Setting an explicit accept-charset attribute on your forms solves (in
theory) one of those niggling little HTML forms questions, that being
'what character encoding did the browser use for encoding this text the
user submitted?' As spelled out in the HTML 4.01 Forms specification, browsers have to
honor an explicit value. However, if one is omitted browsers are merely
permitted (but not required) to take the character encoding for form
submissions from the character encoding of the form's HTML page.
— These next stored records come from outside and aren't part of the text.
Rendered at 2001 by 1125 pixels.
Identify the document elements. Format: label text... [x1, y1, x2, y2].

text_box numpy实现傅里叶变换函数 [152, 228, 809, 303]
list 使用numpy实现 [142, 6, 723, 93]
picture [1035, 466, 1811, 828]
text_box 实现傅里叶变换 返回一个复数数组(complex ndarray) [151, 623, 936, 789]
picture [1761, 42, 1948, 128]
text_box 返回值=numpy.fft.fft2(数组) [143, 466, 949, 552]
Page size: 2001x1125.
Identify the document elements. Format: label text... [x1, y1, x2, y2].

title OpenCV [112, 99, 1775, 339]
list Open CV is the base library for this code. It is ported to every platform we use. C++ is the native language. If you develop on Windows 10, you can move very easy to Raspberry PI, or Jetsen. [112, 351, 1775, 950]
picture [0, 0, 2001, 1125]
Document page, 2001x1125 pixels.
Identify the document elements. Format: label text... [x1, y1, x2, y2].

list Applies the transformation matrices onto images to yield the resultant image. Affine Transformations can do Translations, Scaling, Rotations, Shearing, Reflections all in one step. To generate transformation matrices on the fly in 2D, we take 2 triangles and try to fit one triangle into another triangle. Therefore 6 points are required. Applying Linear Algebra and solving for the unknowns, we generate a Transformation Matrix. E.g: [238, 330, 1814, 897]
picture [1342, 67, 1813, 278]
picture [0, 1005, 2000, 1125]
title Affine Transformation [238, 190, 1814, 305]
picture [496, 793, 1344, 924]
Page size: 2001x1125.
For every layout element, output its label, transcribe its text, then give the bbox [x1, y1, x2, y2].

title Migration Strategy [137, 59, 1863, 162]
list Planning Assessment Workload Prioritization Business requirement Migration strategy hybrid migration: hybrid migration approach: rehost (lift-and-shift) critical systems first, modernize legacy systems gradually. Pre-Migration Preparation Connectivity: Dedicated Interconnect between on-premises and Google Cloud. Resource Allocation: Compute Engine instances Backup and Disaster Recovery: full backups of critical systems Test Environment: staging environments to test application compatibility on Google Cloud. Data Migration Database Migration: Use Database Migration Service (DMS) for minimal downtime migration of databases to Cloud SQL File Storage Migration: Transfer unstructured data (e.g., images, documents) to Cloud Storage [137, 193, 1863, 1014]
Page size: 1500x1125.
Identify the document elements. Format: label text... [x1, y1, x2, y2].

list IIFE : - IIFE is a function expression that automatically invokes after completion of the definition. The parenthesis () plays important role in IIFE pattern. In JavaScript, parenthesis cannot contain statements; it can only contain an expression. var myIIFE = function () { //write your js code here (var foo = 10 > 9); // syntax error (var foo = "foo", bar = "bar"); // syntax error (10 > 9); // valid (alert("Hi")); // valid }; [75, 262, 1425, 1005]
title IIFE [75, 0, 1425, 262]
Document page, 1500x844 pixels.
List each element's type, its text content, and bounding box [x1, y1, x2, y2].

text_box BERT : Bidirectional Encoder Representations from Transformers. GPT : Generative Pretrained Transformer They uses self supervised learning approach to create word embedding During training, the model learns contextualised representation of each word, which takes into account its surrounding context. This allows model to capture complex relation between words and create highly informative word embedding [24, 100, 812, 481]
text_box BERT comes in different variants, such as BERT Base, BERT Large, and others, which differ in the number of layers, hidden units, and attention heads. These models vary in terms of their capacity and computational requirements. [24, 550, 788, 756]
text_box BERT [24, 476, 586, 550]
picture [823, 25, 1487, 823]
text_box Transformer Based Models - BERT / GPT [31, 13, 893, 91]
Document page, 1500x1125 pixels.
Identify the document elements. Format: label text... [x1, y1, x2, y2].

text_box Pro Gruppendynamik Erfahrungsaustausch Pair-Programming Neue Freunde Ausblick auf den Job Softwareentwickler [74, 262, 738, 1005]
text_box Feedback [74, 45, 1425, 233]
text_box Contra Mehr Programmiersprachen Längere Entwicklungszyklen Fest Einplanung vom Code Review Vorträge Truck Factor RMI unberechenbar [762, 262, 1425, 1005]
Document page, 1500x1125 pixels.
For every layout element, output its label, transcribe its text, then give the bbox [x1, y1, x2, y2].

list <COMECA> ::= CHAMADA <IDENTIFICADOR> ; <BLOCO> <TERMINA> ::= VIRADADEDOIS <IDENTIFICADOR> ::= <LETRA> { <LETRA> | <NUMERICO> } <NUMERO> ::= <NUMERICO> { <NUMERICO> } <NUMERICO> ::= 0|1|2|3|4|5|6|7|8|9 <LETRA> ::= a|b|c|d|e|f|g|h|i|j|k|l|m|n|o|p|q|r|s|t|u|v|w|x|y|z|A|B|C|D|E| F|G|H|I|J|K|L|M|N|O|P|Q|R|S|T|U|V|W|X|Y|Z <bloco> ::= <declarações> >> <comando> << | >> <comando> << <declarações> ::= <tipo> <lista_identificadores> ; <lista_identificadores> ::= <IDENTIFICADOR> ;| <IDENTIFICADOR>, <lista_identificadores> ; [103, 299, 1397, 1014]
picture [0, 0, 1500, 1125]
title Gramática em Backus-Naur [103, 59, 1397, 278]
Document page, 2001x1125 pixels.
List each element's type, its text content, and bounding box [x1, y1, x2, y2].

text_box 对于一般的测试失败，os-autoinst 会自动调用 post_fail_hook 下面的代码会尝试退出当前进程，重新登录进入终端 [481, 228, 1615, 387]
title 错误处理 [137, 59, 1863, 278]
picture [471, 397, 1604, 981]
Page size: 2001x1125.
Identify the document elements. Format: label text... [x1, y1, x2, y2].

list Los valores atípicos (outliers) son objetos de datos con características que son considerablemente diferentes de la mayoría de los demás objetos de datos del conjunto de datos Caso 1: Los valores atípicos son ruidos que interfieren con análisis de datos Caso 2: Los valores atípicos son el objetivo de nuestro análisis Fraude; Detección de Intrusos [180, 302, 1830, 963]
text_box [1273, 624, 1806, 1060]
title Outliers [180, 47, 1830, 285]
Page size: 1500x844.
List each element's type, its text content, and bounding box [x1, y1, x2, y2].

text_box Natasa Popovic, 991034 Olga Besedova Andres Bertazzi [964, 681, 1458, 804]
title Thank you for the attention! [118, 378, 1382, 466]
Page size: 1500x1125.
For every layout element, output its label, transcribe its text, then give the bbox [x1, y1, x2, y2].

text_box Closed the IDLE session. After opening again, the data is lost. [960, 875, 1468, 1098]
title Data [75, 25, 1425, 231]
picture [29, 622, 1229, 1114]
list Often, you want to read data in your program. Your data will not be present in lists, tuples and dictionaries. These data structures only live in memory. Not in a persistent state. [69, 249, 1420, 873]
(I don't know why this wasn't mandatory behavior; maybe there were browsers that historically used their default character set or the like.)
According to various
references,
accept-charset is fully supported by browsers, with the small
exception that if you try to use the charset 'ISO-8859-1' some versions
of Internet Explorer will decide that you meant 'Windows-1252'
instead. I haven't tested to see if an accept-charset that matches
your page's charset will cause form submissions to have an explicit
charset specified (cf), although I suspect that
it doesn't for most browsers.
This isn't going to cause me to immediately update any of my HTML
templates (either in DWiki or elsewhere); in practice they work today
without specifying accept-charset, at least as far as I can tell. But
when I write or update HTML in the future, I'm going to try to remember
this and put accept-charset attributes on all of my HTML forms, just
to make sure that I get what I'm expecting. It's a good practice, if
nothing else, and someday it may save me some annoyance.
(As before, what HTML generally calls 'charsets' are in fact character encodings, not character sets per se.)
(This is one of the entries that I write to get something to stick in
my head. Clearly I didn't think accept-charset was all that important
back in 2007, and I'm pretty sure I was wrong.)
|
|